======== EXTRACTED DATA ========

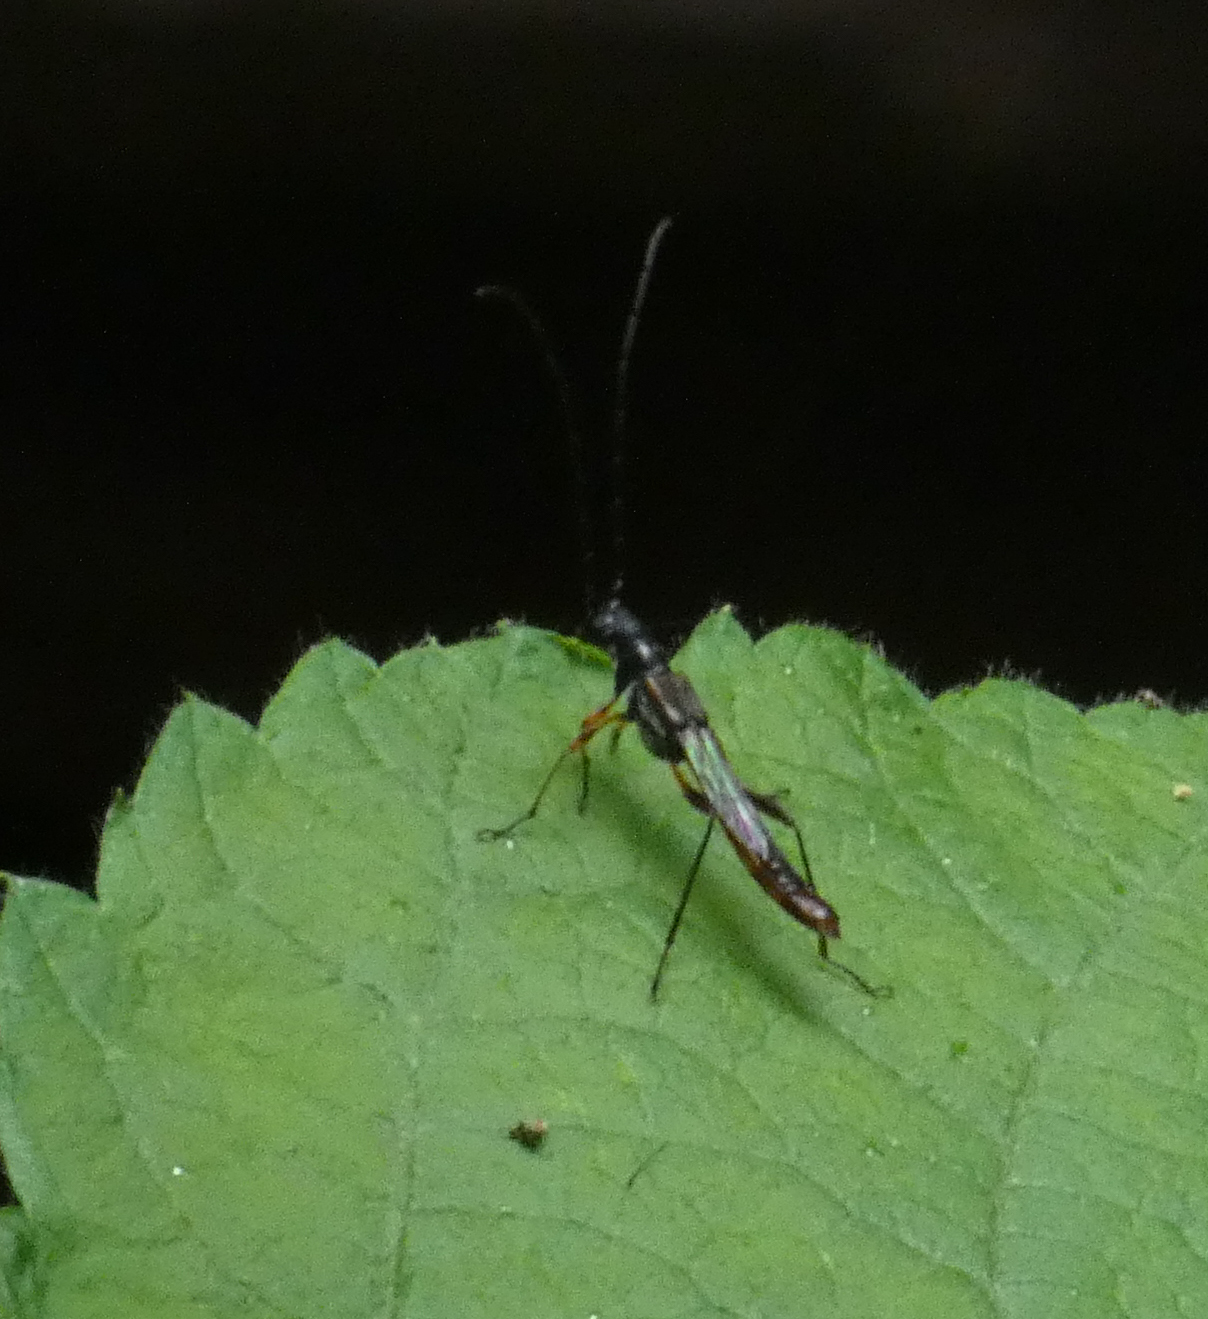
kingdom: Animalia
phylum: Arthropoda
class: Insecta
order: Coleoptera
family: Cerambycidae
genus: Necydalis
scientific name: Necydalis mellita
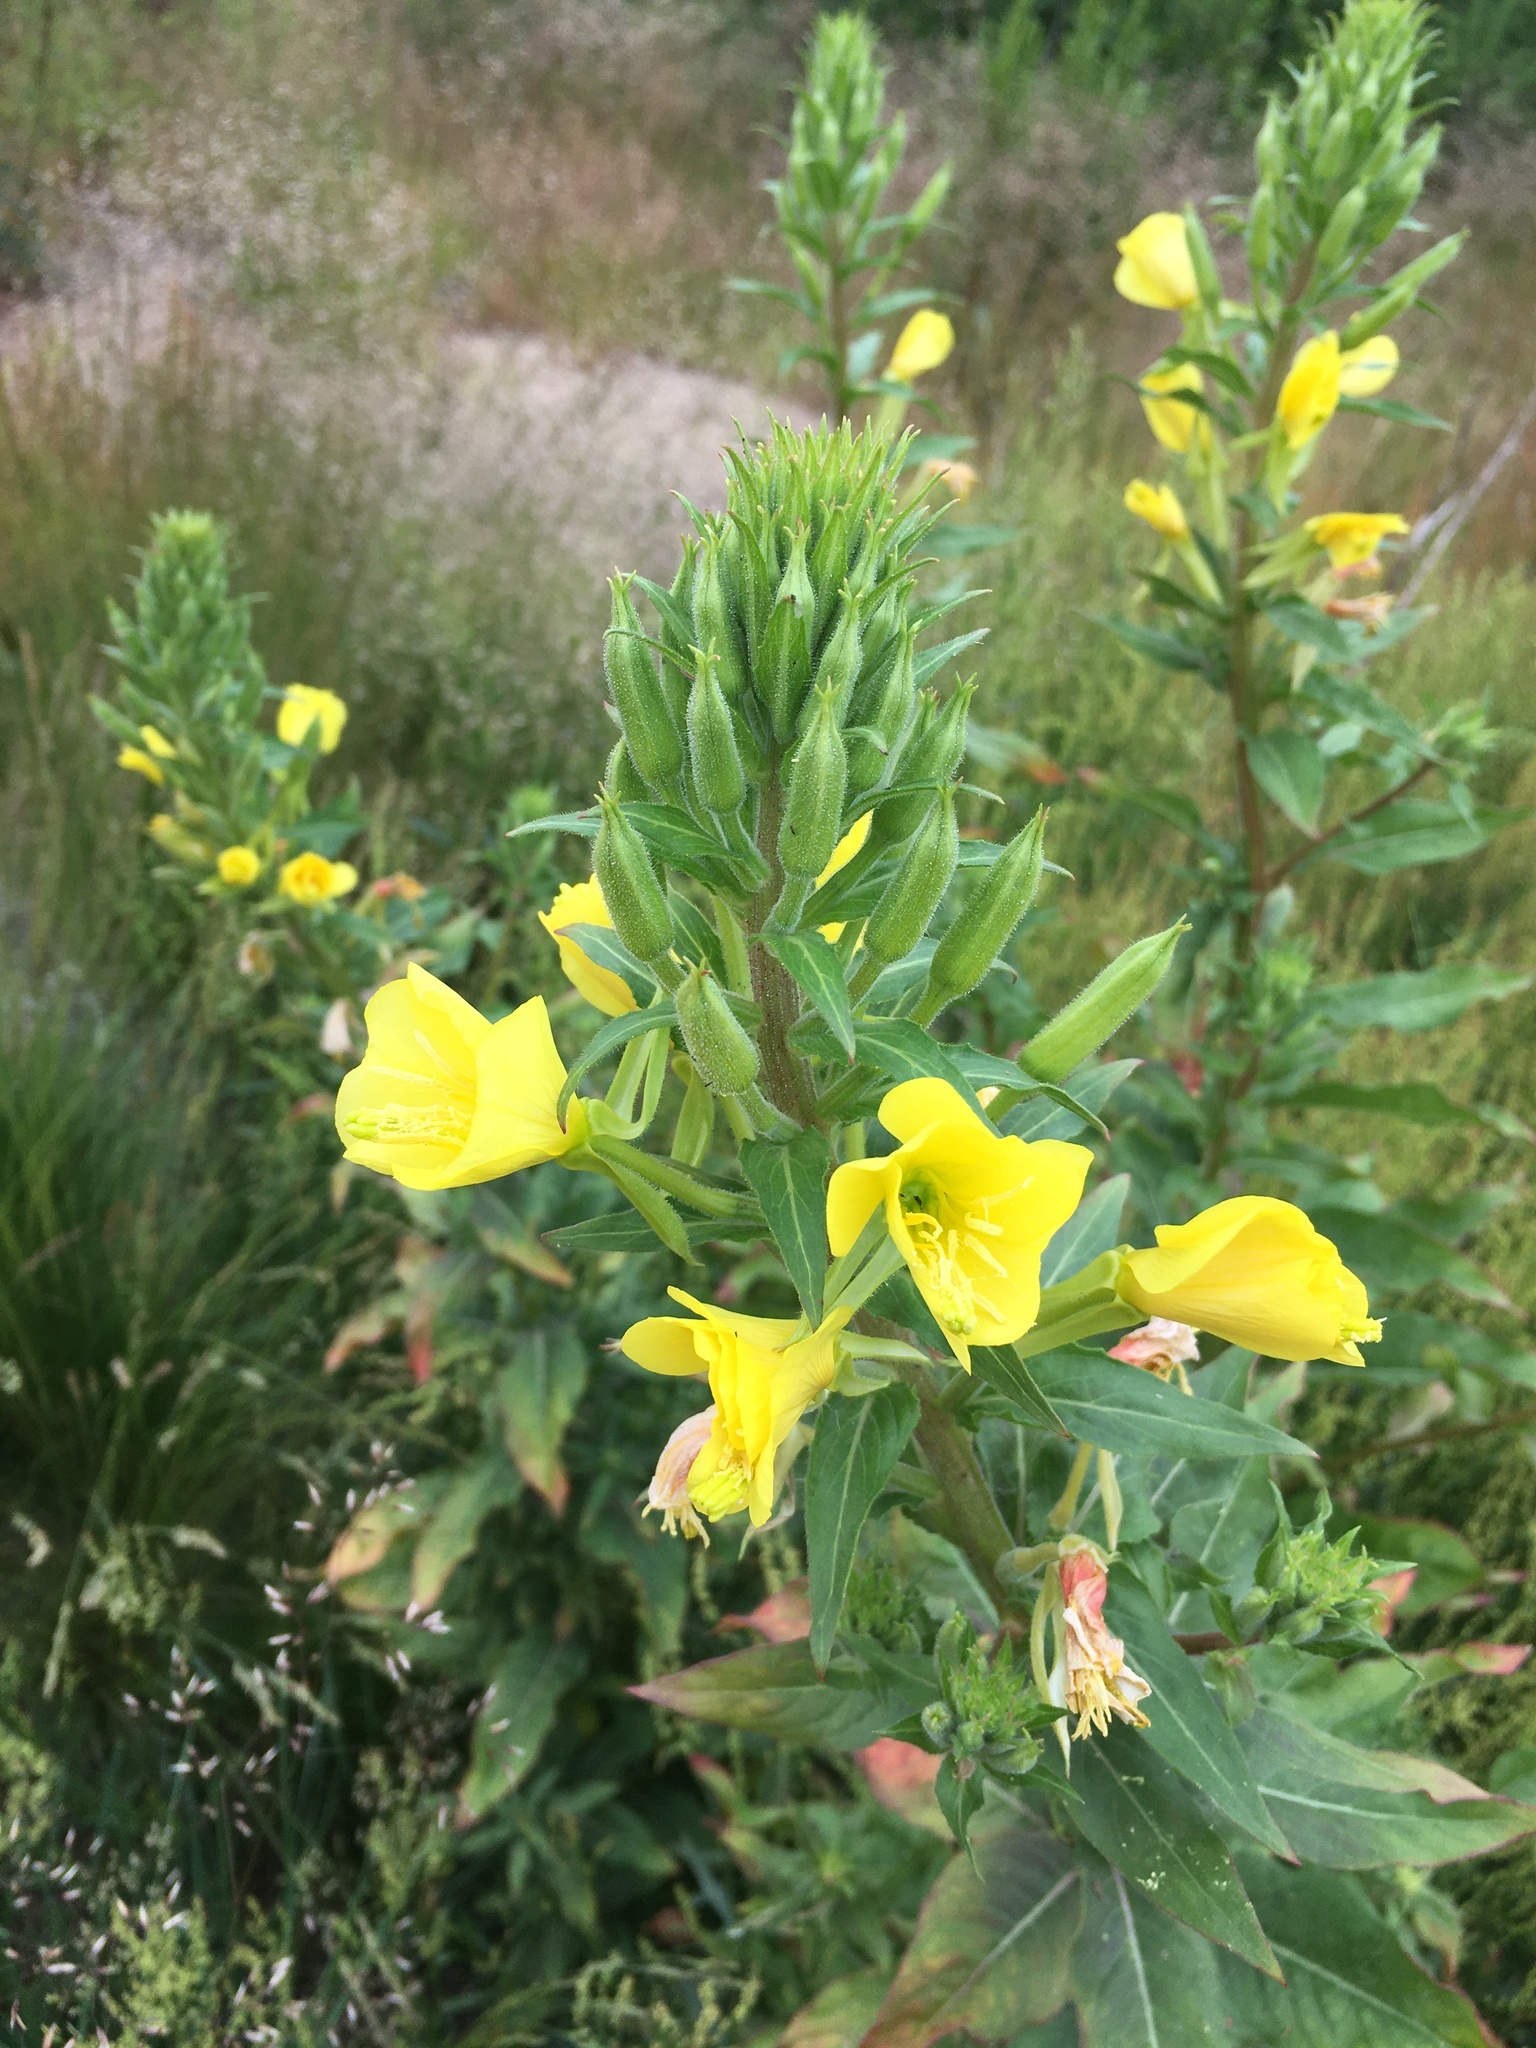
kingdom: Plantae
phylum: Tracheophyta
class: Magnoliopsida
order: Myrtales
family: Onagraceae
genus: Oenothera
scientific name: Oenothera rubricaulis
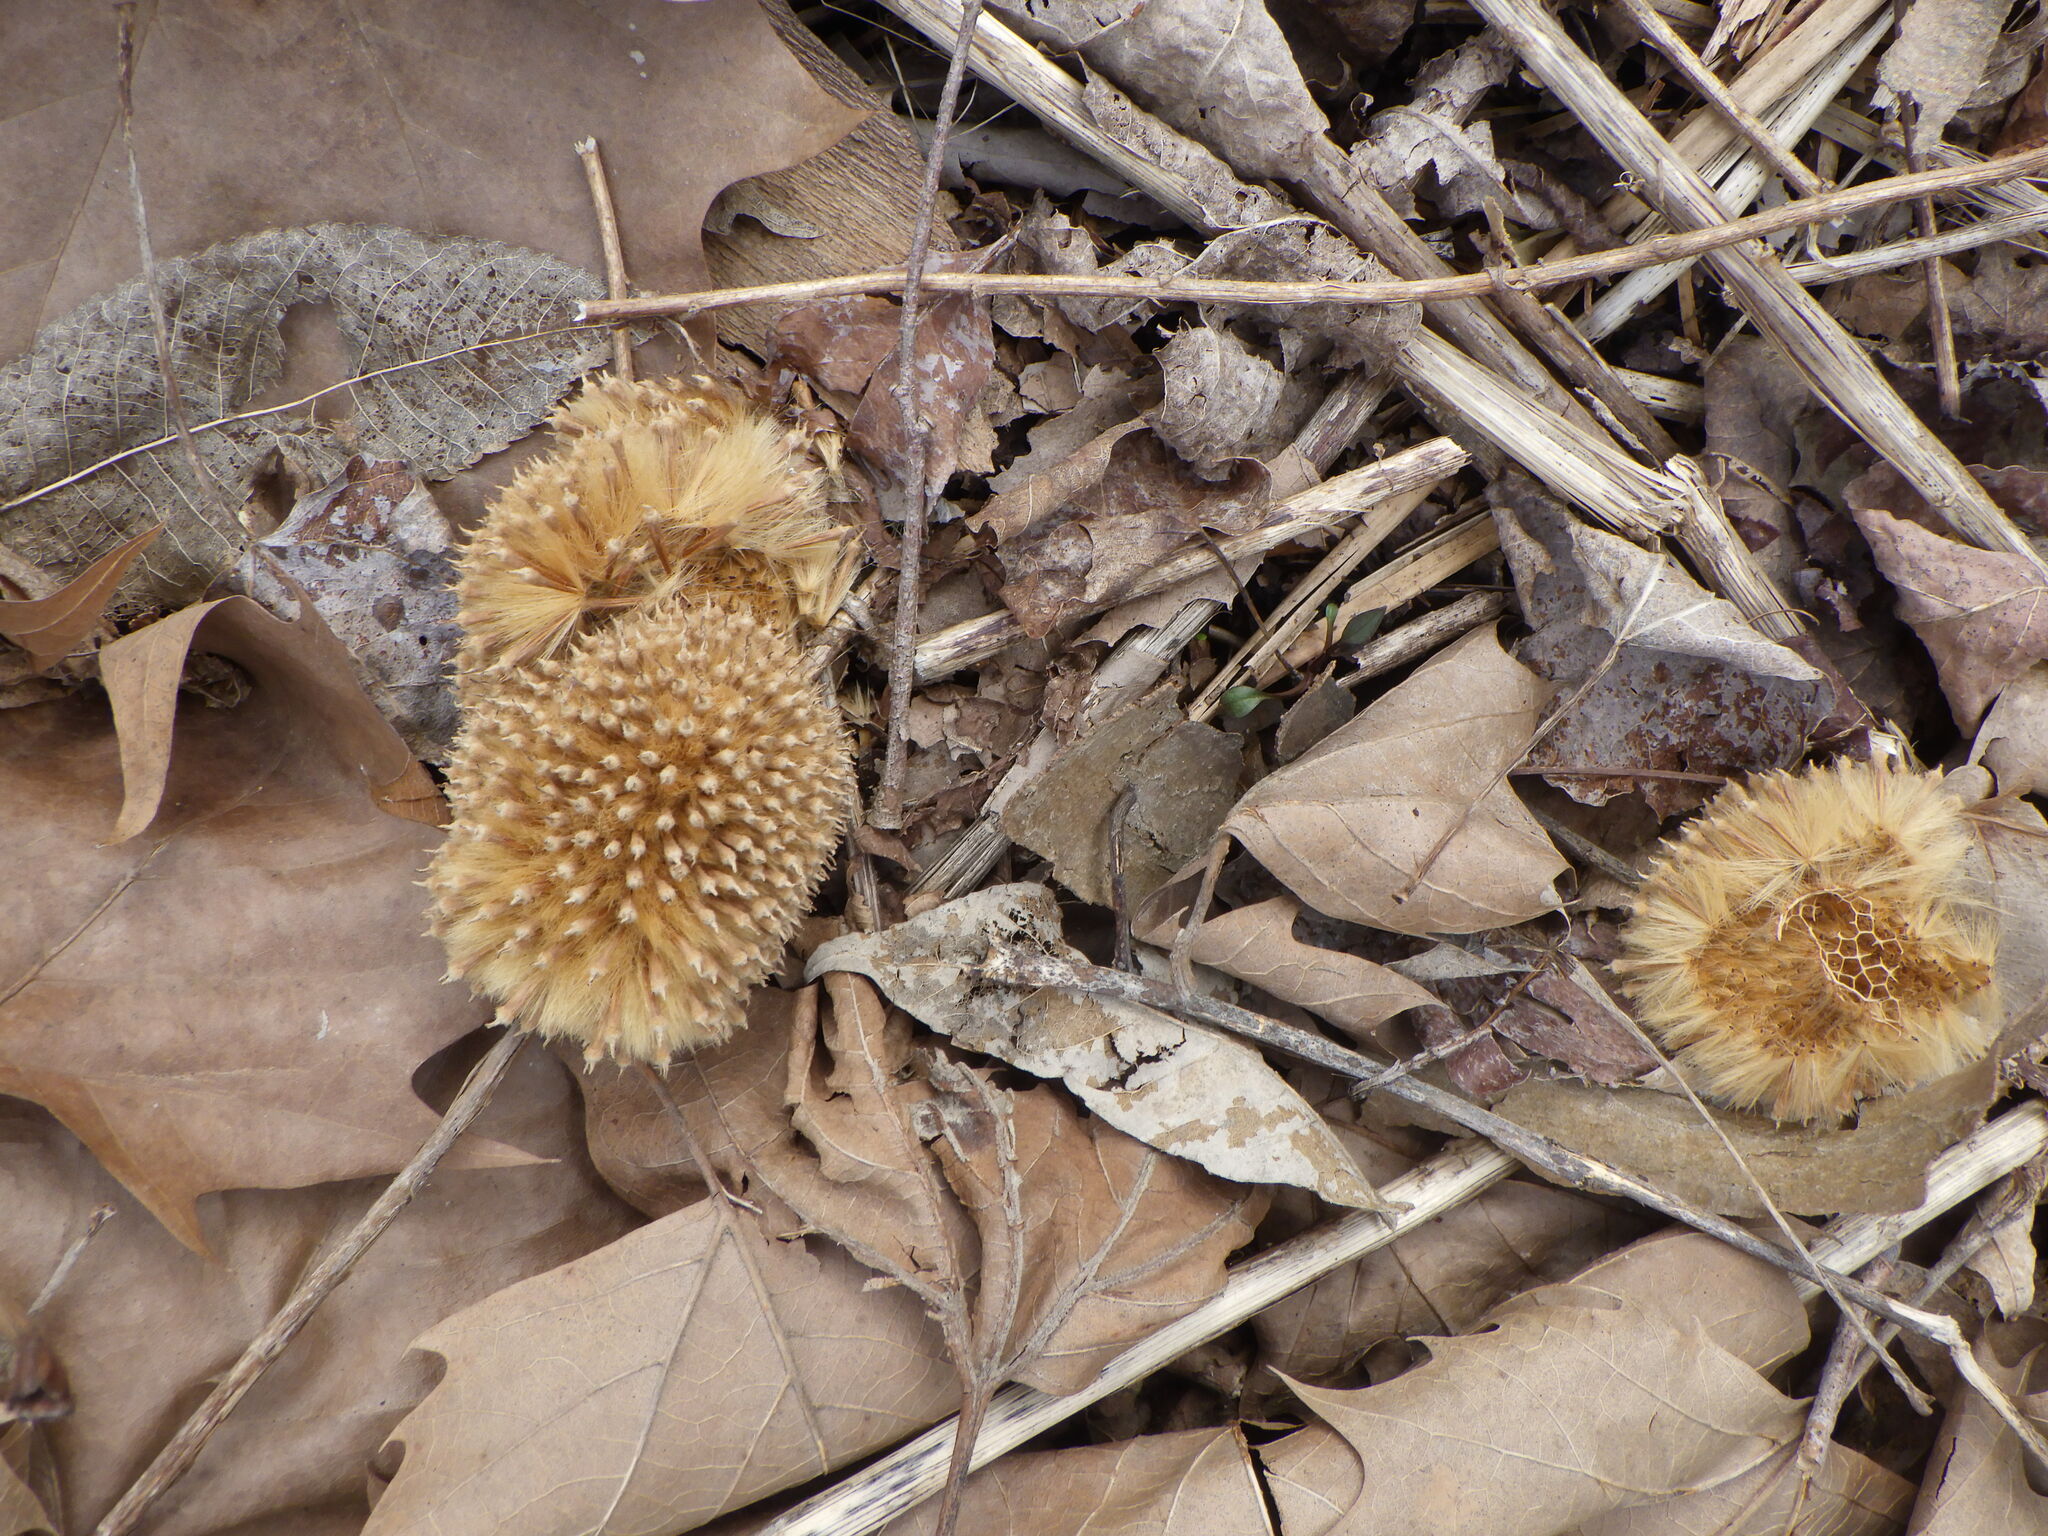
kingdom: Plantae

========

### [TASK DESCRIPTION]
Rewrite the lines in the records above, changing each "scientific name" to "species" and leaving everything else the same. Leave the pictures out of your answer.

### [SOLVED EXERCISE]
kingdom: Animalia
phylum: Arthropoda
class: Insecta
order: Coleoptera
family: Cerambycidae
genus: Necydalis
species: Necydalis mellita
kingdom: Plantae
phylum: Tracheophyta
class: Magnoliopsida
order: Myrtales
family: Onagraceae
genus: Oenothera
species: Oenothera rubricaulis
kingdom: Plantae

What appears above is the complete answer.